Court temporarily blocks Penney from selling Martha Stewart goods
NEW YORK (Reuters) - A New York appeals judge on Tuesday stopped J.C. Penney from selling certain Martha Stewart goods in its stores until Thursday, when he is expected to decide whether to extend the block while an appeal from Macy's Inc is pending.
The decision, in effect a short-term reprieve for Macy's, was delivered in a closed hearing but lawyers for both sides confirmed it to Reuters as they left the courtroom. A trial judge had ruled on Friday that J.C. Penney could sell the items for now, as long as they did not bear Stewart's name.
The products were manufactured under the "JCP Everyday" label after J.C. Penney was barred from selling them under a Martha Stewart brand last summer.
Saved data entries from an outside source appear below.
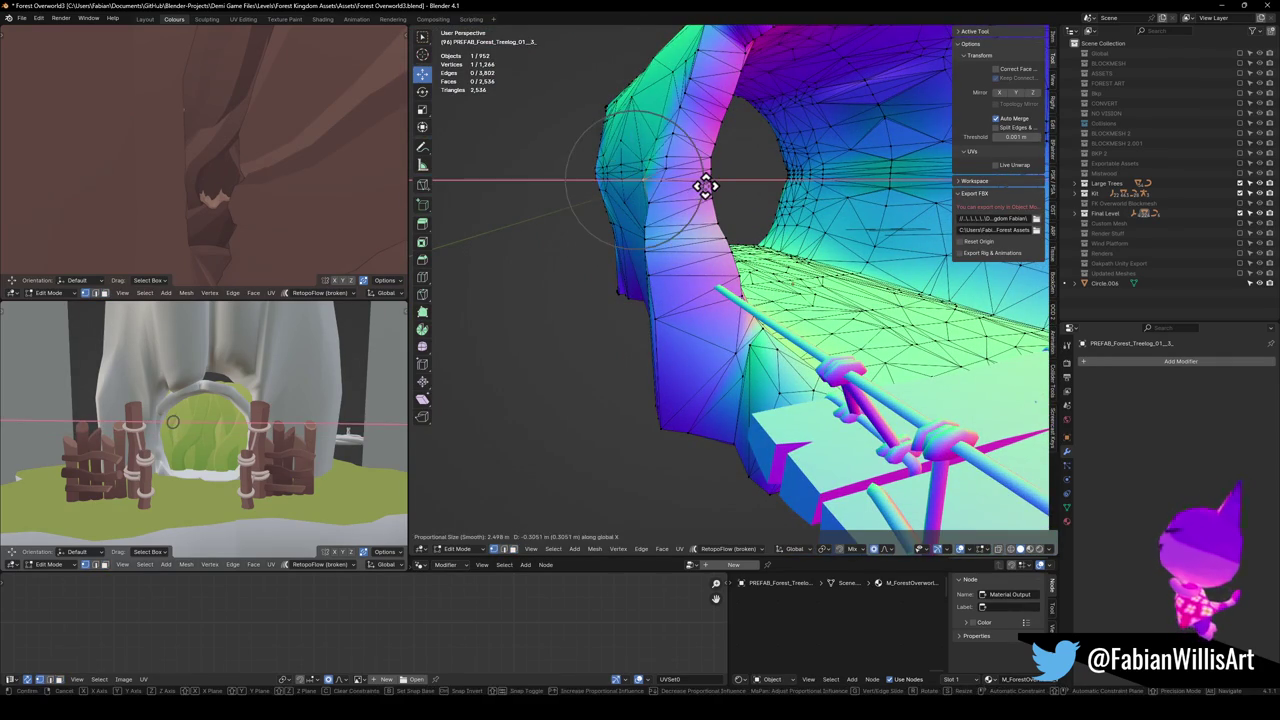
click(706, 186)
key(alt+a)
mouse_move(706, 186)
mouse_down()
mouse_move(729, 237)
mouse_move(714, 271)
mouse_move(674, 283)
mouse_move(722, 277)
mouse_move(831, 357)
mouse_move(751, 357)
mouse_move(778, 333)
mouse_move(837, 374)
mouse_move(886, 331)
mouse_move(863, 297)
mouse_move(741, 308)
mouse_move(694, 363)
mouse_move(706, 314)
mouse_move(700, 330)
mouse_move(777, 334)
mouse_move(712, 330)
mouse_move(760, 305)
mouse_move(925, 285)
mouse_up()
key(Tab)
Check the tree-log object, then make the FK_OVERWORLD empty active again.
click(851, 257)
Justice Richard Andrias in Manhattan put the goods on hold on Tuesday pending his ruling on a temporary restraining order.
Before the hearing, Theodore Grossman, a lawyer for Macy's, said he had sought an immediate order after learning the goods would go on sale in April - not May as J.C. Penney had said earlier, he said.
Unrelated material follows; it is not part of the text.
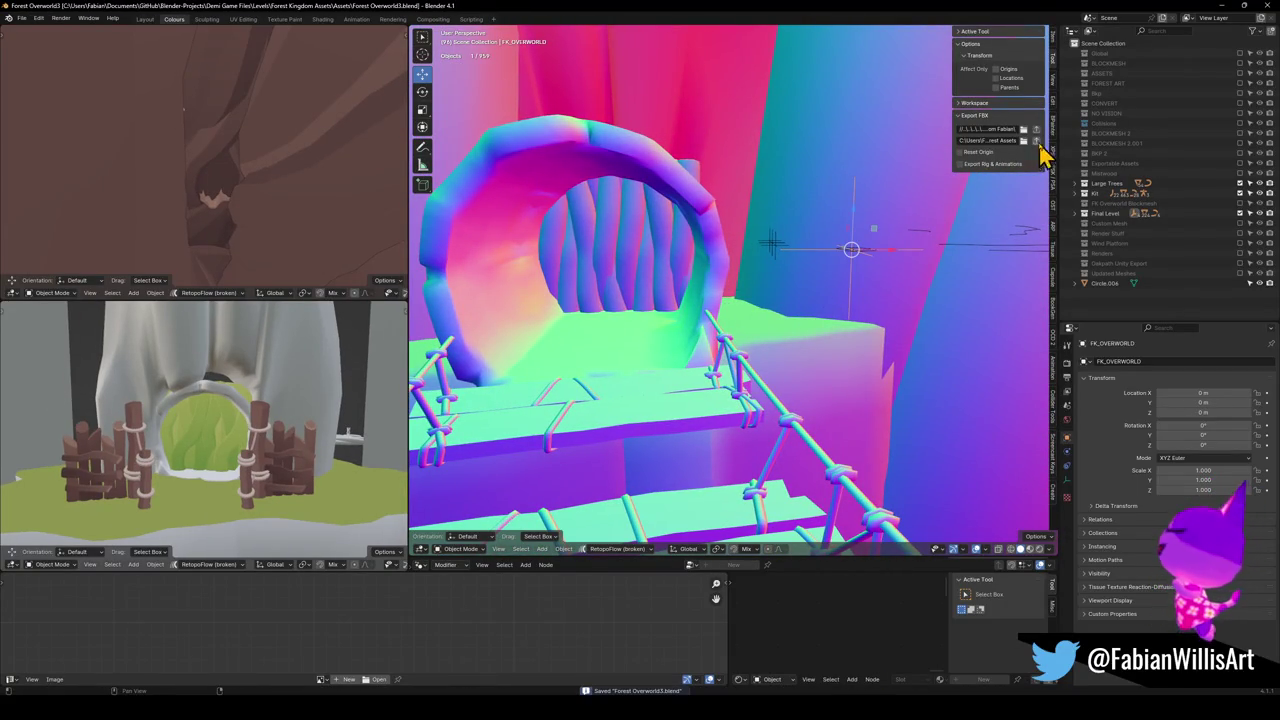
click(868, 278)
Mark Epstein, a lawyer for Penney, disputed that, saying a witness testified last month that the goods would be available in April.
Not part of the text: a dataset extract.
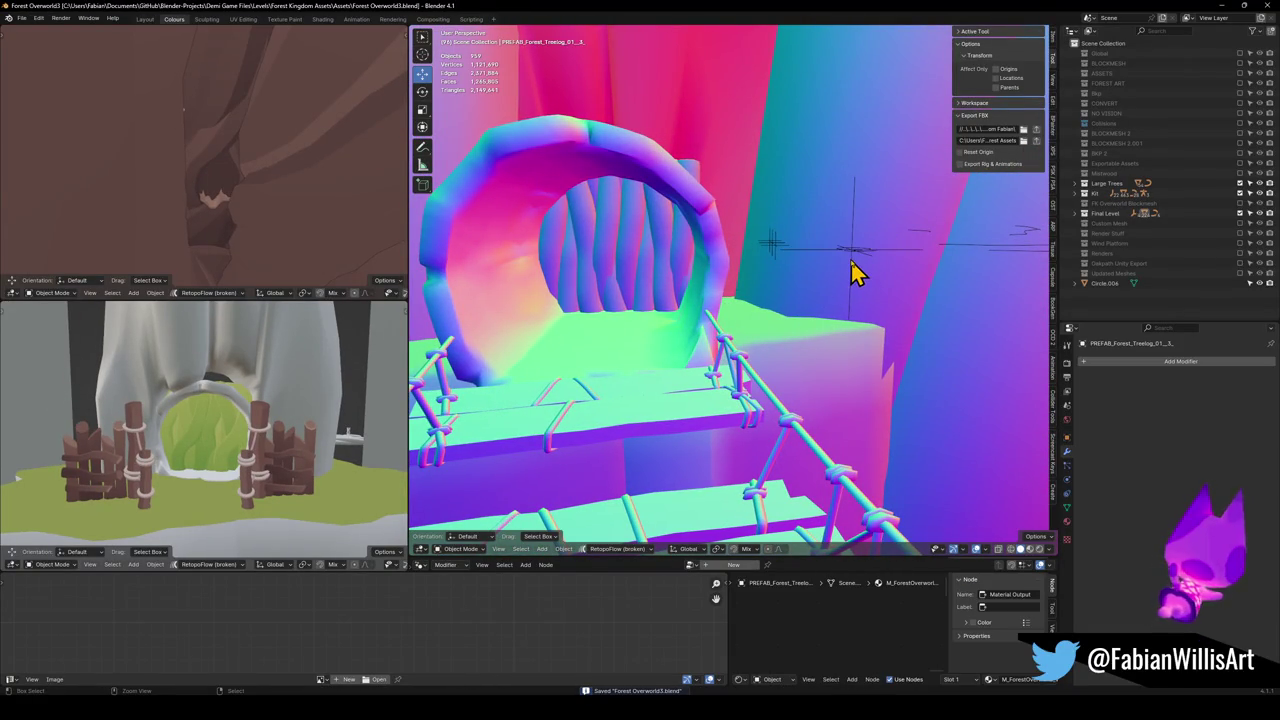
click(853, 253)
Macy's claims it has the exclusive right to sell Martha Stewart goods in certain categories such as bedding, bath and tableware under a 2006 agreement that lasts through 2018.
The retailer sued both rival Penney and Stewart's company, Martha Stewart Living Omnimedia, after they announced a deal to launch Martha Stewart stores within Penney stores. The trial resumes Wednesday.
A Macy's spokesman and a J.C. Penney spokeswoman declined comment on Tuesday.